INFORMATION PROVIDED:
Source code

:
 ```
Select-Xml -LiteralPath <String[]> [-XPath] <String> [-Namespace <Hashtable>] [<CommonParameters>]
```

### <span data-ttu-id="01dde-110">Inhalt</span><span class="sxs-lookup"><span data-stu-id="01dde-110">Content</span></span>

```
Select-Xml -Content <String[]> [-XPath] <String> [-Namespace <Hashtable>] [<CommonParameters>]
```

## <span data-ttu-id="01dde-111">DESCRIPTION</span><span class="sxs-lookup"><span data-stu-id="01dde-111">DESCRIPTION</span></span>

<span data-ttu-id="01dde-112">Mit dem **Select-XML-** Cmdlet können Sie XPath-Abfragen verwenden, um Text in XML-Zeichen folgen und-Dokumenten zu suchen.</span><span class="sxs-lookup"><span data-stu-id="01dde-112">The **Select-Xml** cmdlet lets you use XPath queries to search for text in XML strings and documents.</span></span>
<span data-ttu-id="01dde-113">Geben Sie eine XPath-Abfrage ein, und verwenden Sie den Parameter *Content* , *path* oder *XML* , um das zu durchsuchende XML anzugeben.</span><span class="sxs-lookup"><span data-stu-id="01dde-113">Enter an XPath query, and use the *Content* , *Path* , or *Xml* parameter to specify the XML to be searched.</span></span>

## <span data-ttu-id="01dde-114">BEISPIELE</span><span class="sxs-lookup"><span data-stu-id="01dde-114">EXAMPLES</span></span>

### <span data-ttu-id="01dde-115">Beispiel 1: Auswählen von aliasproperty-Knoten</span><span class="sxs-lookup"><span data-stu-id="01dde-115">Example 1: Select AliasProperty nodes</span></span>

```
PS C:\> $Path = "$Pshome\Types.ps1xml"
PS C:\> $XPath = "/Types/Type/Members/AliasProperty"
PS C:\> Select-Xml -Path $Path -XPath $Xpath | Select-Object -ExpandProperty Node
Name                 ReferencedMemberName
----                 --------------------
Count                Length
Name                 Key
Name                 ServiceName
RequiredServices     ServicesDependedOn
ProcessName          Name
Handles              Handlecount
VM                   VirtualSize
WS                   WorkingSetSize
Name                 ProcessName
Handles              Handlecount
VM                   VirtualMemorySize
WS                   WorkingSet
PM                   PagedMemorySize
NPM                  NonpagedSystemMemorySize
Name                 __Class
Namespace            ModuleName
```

PROBLEM DESCRIPTION:
Output each entry exactly. Leave none out.

ANSWER SPACE:
Source code

:
 ```
Select-Xml -LiteralPath <String[]> [-XPath] <String> [-Namespace <Hashtable>] [<CommonParameters>]
```

### <span data-ttu-id="01dde-110">Inhalt</span><span class="sxs-lookup"><span data-stu-id="01dde-110">Content</span></span>

```
Select-Xml -Content <String[]> [-XPath] <String> [-Namespace <Hashtable>] [<CommonParameters>]
```

## <span data-ttu-id="01dde-111">DESCRIPTION</span><span class="sxs-lookup"><span data-stu-id="01dde-111">DESCRIPTION</span></span>

<span data-ttu-id="01dde-112">Mit dem **Select-XML-** Cmdlet können Sie XPath-Abfragen verwenden, um Text in XML-Zeichen folgen und-Dokumenten zu suchen.</span><span class="sxs-lookup"><span data-stu-id="01dde-112">The **Select-Xml** cmdlet lets you use XPath queries to search for text in XML strings and documents.</span></span>
<span data-ttu-id="01dde-113">Geben Sie eine XPath-Abfrage ein, und verwenden Sie den Parameter *Content* , *path* oder *XML* , um das zu durchsuchende XML anzugeben.</span><span class="sxs-lookup"><span data-stu-id="01dde-113">Enter an XPath query, and use the *Content* , *Path* , or *Xml* parameter to specify the XML to be searched.</span></span>

## <span data-ttu-id="01dde-114">BEISPIELE</span><span class="sxs-lookup"><span data-stu-id="01dde-114">EXAMPLES</span></span>

### <span data-ttu-id="01dde-115">Beispiel 1: Auswählen von aliasproperty-Knoten</span><span class="sxs-lookup"><span data-stu-id="01dde-115">Example 1: Select AliasProperty nodes</span></span>

```
PS C:\> $Path = "$Pshome\Types.ps1xml"
PS C:\> $XPath = "/Types/Type/Members/AliasProperty"
PS C:\> Select-Xml -Path $Path -XPath $Xpath | Select-Object -ExpandProperty Node
Name                 ReferencedMemberName
----                 --------------------
Count                Length
Name                 Key
Name                 ServiceName
RequiredServices     ServicesDependedOn
ProcessName          Name
Handles              Handlecount
VM                   VirtualSize
WS                   WorkingSetSize
Name                 ProcessName
Handles              Handlecount
VM                   VirtualMemorySize
WS                   WorkingSet
PM                   PagedMemorySize
NPM                  NonpagedSystemMemorySize
Name                 __Class
Namespace            ModuleName
```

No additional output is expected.